Aucun enfant n'est issu de cette union.
Par acte du 25 juillet 2013, Mme [X] a saisi le juge aux affaires familiales d'une demande de contribution aux charges du mariage.
Par jugement du 24 septembre 2013, le juge aux affaires familiales a dit que la contribution de M. [P] aux charges du mariage prendrait la forme de la mise à disposition gratuite du domicile conjugal et le remboursement des mensualités des crédits contractés pendant la vie commune.
Sur requête en divorce de l'époux, le juge aux affaires familiales du tribunal de grande instance de Dunkerque, par ordonnance de non-conciliation du 13 février 2014, a notamment :
- attribué à l'époux le jouissance du domicile conjugal, bien propre de M. [P],
- accordé un délai de trois mois à l'épouse pour libérer les lieux,
- mis à la charge du mari une pension alimentaire de 300 euros par mois au titre du devoir de secours.
Par ordonnance du 1er octobre 2014, le juge des référés du tribunal d'instance de Dunkerque a ordonné l'expulsion de Mme [X] du domicile conjugal.
Par arrêt du 5 février 2015, la cour d'appel de Douai a confirmé l'ordonnance de non-conciliation en toutes ses dispositions, sauf en ce qui concerne le montant de la pension alimentaire qui a été fixé à 500 euros par mois.
Par acte d'huissier du 10 juillet 2015, Mme [X] a fait assigner son mari en divorce sur le fondement de l'article 242 du code civil.
Par jugement du 10 août 2016, le juge aux affaires familiales a :
- prononcé le divorce des époux aux torts exclusifs du mari,
- fixé les effets du divorce entre les époux en ce qui concerne leurs biens au 5 décembre 2012,
- ordonné la liquidation et le partage des intérêts patrimoniaux des époux,
- condamné M. [P] à payer à Mme [X] une prestation compensatoire en capital de 21 000 euros payable par mensualités de 500 euros pendant 24 mois, puis de 200 euros pendant 45 mois,
- rejeté la demande de dommages-intérêts formée par l'épouse,
- condamné M. [P] aux dépens.
Par déclaration reçue au greffe de la cour le 30 août 2016, Mme [X] a interjeté appel de cette décision en toutes ses dispositions.

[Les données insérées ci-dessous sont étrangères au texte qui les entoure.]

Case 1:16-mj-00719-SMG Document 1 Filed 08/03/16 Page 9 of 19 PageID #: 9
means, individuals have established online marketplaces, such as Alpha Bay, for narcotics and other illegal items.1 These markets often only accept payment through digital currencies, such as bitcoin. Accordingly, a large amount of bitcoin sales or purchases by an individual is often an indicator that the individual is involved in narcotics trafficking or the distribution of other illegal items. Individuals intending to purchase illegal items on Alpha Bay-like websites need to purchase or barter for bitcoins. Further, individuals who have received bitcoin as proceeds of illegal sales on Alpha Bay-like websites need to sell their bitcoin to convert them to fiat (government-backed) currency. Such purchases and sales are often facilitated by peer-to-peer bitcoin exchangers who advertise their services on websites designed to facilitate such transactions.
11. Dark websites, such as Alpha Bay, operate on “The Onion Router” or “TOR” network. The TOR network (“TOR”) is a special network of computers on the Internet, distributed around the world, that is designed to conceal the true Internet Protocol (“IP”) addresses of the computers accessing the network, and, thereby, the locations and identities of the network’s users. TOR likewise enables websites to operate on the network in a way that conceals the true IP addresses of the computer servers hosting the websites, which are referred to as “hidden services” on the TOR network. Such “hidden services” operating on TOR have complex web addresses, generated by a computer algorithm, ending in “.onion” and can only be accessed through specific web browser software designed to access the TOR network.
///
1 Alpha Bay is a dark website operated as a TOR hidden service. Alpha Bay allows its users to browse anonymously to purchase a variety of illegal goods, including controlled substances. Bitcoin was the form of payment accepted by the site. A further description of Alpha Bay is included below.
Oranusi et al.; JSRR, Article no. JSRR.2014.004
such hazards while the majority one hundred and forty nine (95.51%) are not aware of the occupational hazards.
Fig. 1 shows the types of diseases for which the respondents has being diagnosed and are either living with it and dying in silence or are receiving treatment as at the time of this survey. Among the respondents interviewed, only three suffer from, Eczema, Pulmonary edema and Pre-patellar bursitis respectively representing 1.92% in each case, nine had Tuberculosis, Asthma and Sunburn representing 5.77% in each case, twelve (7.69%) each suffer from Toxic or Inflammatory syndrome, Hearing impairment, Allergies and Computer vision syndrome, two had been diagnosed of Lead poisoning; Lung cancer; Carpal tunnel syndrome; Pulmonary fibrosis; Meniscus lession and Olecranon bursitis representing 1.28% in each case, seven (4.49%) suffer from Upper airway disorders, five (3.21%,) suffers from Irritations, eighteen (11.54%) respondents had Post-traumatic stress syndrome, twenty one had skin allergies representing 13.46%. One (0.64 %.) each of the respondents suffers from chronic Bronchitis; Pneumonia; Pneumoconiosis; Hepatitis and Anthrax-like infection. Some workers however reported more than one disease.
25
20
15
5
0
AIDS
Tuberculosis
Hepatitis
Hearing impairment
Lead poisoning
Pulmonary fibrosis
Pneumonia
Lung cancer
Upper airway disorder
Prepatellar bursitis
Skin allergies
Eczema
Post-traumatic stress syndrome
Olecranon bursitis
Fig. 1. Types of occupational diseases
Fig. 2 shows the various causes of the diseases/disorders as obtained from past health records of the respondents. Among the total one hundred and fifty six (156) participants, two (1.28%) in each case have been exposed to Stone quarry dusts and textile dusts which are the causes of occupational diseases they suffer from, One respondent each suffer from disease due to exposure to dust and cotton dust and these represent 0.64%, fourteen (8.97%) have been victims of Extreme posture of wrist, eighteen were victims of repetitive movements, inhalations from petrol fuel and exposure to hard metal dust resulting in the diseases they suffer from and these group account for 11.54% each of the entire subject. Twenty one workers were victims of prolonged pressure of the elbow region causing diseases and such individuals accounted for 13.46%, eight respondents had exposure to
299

Vu les dernières conclusions de Mme [X] en date du 16 janvier 2017 tendant à voir confirmer le jugement en ce qu'il a prononcé le divorce aux torts du mari, lui accorder la somme de 150 000 euros à titre de prestation compensatoire et condamner M. [P] aux dépens.

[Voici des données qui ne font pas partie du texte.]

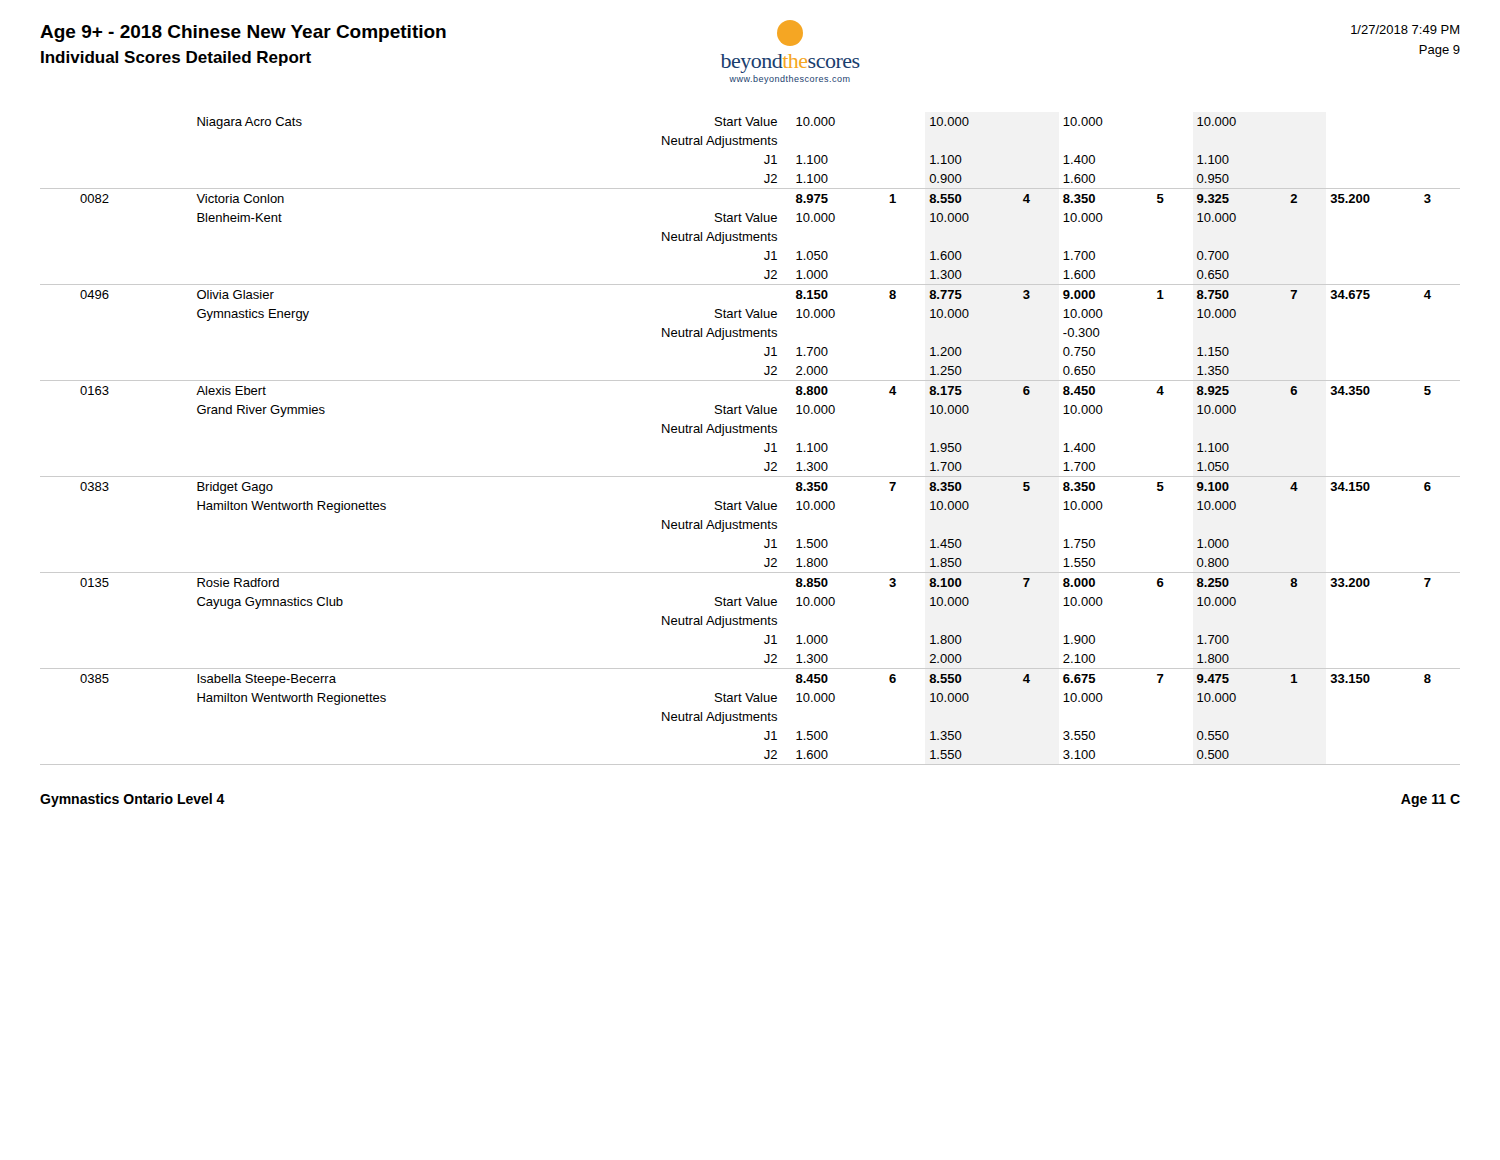Age 9+ - 2018 Chinese New Year Competition
beyondthescores
www.beyondthescores.com
1/27/2018 7:49 PM
Page 9
Individual Scores Detailed Report
| | Niagara Acro Cats | Start Value | 10.000 | | 10.000 | | 10.000 | | 10.000 | | | |
| | | Neutral Adjustments | | | | | | | | | | |
| | | J1 | 1.100 | | 1.100 | | 1.400 | | 1.100 | | | |
| | | J2 | 1.100 | | 0.900 | | 1.600 | | 0.950 | | | |
| 0082 | Victoria Conlon | | 8.975 | 1 | 8.550 | 4 | 8.350 | 5 | 9.325 | 2 | 35.200 | 3 |
| | Blenheim-Kent | Start Value | 10.000 | | 10.000 | | 10.000 | | 10.000 | | | |
| | | Neutral Adjustments | | | | | | | | | | |
| | | J1 | 1.050 | | 1.600 | | 1.700 | | 0.700 | | | |
| | | J2 | 1.000 | | 1.300 | | 1.600 | | 0.650 | | | |
| 0496 | Olivia Glasier | | 8.150 | 8 | 8.775 | 3 | 9.000 | 1 | 8.750 | 7 | 34.675 | 4 |
| | Gymnastics Energy | Start Value | 10.000 | | 10.000 | | 10.000 | | 10.000 | | | |
| | | Neutral Adjustments | | | | | -0.300 | | | | | |
| | | J1 | 1.700 | | 1.200 | | 0.750 | | 1.150 | | | |
| | | J2 | 2.000 | | 1.250 | | 0.650 | | 1.350 | | | |
| 0163 | Alexis Ebert | | 8.800 | 4 | 8.175 | 6 | 8.450 | 4 | 8.925 | 6 | 34.350 | 5 |
| | Grand River Gymmies | Start Value | 10.000 | | 10.000 | | 10.000 | | 10.000 | | | |
| | | Neutral Adjustments | | | | | | | | | | |
| | | J1 | 1.100 | | 1.950 | | 1.400 | | 1.100 | | | |
| | | J2 | 1.300 | | 1.700 | | 1.700 | | 1.050 | | | |
| 0383 | Bridget Gago | | 8.350 | 7 | 8.350 | 5 | 8.350 | 5 | 9.100 | 4 | 34.150 | 6 |
| | Hamilton Wentworth Regionettes | Start Value | 10.000 | | 10.000 | | 10.000 | | 10.000 | | | |
| | | Neutral Adjustments | | | | | | | | | | |
| | | J1 | 1.500 | | 1.450 | | 1.750 | | 1.000 | | | |
| | | J2 | 1.800 | | 1.850 | | 1.550 | | 0.800 | | | |
| 0135 | Rosie Radford | | 8.850 | 3 | 8.100 | 7 | 8.000 | 6 | 8.250 | 8 | 33.200 | 7 |
| | Cayuga Gymnastics Club | Start Value | 10.000 | | 10.000 | | 10.000 | | 10.000 | | | |
| | | Neutral Adjustments | | | | | | | | | | |
| | | J1 | 1.000 | | 1.800 | | 1.900 | | 1.700 | | | |
| | | J2 | 1.300 | | 2.000 | | 2.100 | | 1.800 | | | |
| 0385 | Isabella Steepe-Becerra | | 8.450 | 6 | 8.550 | 4 | 6.675 | 7 | 9.475 | 1 | 33.150 | 8 |
| | Hamilton Wentworth Regionettes | Start Value | 10.000 | | 10.000 | | 10.000 | | 10.000 | | | |
| | | Neutral Adjustments | | | | | | | | | | |
| | | J1 | 1.500 | | 1.350 | | 3.550 | | 0.550 | | | |
| | | J2 | 1.600 | | 1.550 | | 3.100 | | 0.500 | | | |
Gymnastics Ontario Level 4
Age 11 C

Vu les dernières conclusions de M. [P] en date du 10 janvier 2017 tendant à voir débouter Mme [X] de ses demandes, prononcer le divorce aux torts exclusifs de l'appelante, dire n'y avoir lieu à prestation compensatoire en raison du comportement fautif de l'épouse et de l'équité ou, subsidiairement, compte tenu des critères de l'article 271 du code civil, prendre acte de sa proposition de règlement des intérêts pécunaires, dire que l'épouse reprendra l'usage de son nom de jeune fille, dire que les effets du divorce seront fixés au 5 décembre 2012 et condamner l'appelante aux dépens.
Pour plus ample exposé des prétentions et moyens des parties, il convient de se référer à leurs écritures respectives.
MOTIFS
Les parties ne remettent pas en cause le fait que le jugement ait fixé les effets du divorce entre les époux en ce qui concerne leurs biens au 5 décembre 2012 ; cette disposition du jugement sera donc confirmée.

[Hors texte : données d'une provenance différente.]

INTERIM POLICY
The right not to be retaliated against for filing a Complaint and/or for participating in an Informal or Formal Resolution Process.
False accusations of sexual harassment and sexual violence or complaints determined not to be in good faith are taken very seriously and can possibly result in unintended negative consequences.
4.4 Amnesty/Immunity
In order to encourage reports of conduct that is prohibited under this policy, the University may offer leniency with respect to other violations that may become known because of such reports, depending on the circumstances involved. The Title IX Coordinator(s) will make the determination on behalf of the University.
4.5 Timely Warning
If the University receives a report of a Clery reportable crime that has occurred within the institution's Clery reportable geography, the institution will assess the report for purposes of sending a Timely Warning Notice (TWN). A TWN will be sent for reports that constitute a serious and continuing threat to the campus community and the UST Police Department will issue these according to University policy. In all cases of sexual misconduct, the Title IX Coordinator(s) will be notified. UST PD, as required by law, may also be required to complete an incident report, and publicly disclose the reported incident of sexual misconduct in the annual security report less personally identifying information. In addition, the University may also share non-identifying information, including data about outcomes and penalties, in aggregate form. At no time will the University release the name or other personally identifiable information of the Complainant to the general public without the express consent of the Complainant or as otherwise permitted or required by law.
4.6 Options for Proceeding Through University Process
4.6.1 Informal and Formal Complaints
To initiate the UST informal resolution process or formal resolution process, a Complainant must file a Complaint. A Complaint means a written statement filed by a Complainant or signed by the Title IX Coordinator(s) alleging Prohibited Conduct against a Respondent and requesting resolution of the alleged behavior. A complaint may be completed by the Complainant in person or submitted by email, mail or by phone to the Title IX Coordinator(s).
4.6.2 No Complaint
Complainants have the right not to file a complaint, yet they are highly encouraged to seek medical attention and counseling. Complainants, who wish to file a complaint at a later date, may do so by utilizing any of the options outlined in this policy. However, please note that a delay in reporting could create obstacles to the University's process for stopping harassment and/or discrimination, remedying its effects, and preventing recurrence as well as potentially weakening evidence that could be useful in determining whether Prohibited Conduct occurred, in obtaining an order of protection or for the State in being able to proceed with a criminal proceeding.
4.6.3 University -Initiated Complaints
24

SUR LE PRONONCÉ DU DIVORCE
Sur la demande principale en divorce pour faute présentée par l'épouse
En application des dispositions de l'article 242 du code civil, le divorce peut être demandé par l'un des époux lorsque des faits constitutifs d'une violation grave ou renouvelée des devoirs et obligations du mariage sont imputables à son conjoint et rendent intolérables le maintien de la vie commune.
C'est à la partie qui invoque un fait ou un ensemble de faits fautifs d'en établir la réalité en justice.
Au soutien de sa demande tendant à voir prononcer le divorce aux torts exclusifs de son mari, Mme [X] fait grief à celui-ci d'avoir abandonné le domicile conjugal le 5 décembre 2012 sans motif légitime, et d'avoir cessé de contribuer aux charges du mariage, alors qu'elle était sans ressources et avait trois enfants à charge.
M. [P] ne nie pas être parti de chez lui, mais explique qu'il a fait ce choix car il était battu et persécuté par son épouse, laquelle avait dégradé sa moto.
A l'appui de ses dires, il produit l'attestation de M. [L], qui déclare avoir constaté que la maison et la moto de M. [P] avaient été dégradées et que son ami n'avait « plus du tout de morale » (sic).
Mais ce document dactylographié n'est pas conforme aux dispositions de l'article 202 dernier alinéa du code de procédure civile.
En outre, cette seule attestation rédigée par un ami de l'intimé ne peut suffire à prouver les allégations de celui-ci quant au comportement imputé à Mme [X].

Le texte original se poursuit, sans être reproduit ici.